SNUC_in_NY

My late wife's journey with SinoNasal Undifferentiated Carcinoma (SNUC), and my subsequent journey as a grieving widower finding my way back to life.

Wednesday, April 08, 2009

May you continue to feel that way

I remember the first time I dropped into the warm Caribbean waters over a coral reef. I was perplexed. I was amazed. I was stunned. I was suddenly immersed in a fantasy world of brilliant colors, of thousands of fish swarming. Some content to sit still. Others darting at impossible speeds as if their lives depended on it (and possibly they did). The brilliant colors were too fantastic to have been engineered. Here God had taken a day off from the deep greens, blues and browns of ordinary life. On the day he created the reefs he laughed, he chortled, he was gay with delight and whimsy. Rather than the sublime majesty of the mountains and the sea, here he painted with a frenzy of unanticipated joy. The fish had been splattered with neon yellow, comical orange, brash red and brilliant blue!

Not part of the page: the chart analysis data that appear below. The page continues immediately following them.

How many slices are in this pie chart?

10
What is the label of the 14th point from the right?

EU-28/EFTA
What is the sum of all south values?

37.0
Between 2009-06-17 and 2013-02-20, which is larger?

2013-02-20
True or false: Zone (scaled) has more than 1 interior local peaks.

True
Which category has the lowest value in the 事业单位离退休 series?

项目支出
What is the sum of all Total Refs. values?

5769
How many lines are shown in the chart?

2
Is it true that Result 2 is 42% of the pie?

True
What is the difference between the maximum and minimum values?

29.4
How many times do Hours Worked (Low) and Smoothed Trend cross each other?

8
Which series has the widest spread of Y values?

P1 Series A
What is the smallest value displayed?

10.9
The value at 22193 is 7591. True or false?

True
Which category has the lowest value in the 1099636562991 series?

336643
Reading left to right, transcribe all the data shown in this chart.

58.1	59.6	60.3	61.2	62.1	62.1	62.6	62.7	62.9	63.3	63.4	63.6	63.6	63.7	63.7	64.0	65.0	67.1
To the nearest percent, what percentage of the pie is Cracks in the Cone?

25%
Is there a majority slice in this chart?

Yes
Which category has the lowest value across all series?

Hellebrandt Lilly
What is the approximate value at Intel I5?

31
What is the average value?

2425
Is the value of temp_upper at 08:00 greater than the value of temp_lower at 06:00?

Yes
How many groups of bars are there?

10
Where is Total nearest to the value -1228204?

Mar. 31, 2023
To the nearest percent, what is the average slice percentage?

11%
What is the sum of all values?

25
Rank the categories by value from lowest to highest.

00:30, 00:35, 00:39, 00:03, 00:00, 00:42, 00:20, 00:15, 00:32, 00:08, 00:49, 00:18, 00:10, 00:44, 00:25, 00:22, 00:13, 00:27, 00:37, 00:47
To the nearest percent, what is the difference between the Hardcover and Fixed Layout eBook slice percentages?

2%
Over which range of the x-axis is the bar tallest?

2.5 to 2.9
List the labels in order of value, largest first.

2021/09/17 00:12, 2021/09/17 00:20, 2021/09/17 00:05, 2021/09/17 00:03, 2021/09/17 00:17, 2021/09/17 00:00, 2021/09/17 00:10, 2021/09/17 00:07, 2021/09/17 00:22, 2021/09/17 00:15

Words from the SCUBA instructors echoed in my head - breathe, don't forget to breathe.

How could I have been immersed so abruptly into this unknown environ? At what instant had I recognized that my perspective had been so altered - when my eyes passed the water's surface? When my entire body had been fully enveloped by the salty sea? I couldn't recall the instant that everything had changed. I was rapidly losing my ability to recall what my model of the world had been just a few minutes ago. The frenetic action, the color, the mystique before my eyes asserting itself on my sensory systems, drowning out the ability to think clearly.

breathe.

breathe.

Barely able to process any thoughts in my reverie, I momentarily wondered. "How come no one else knows about this?"; "I really need to get out and tell a friend what's down here."; "Well, maybe later. First there's something over there that I want to go see."

-------

and she said "it just seems too good to be true".

and he paused. maybe not long enough to be noticed.

as he was wont to do, he selected his words with precision.

and he said with a smile "may you continue to feel that way".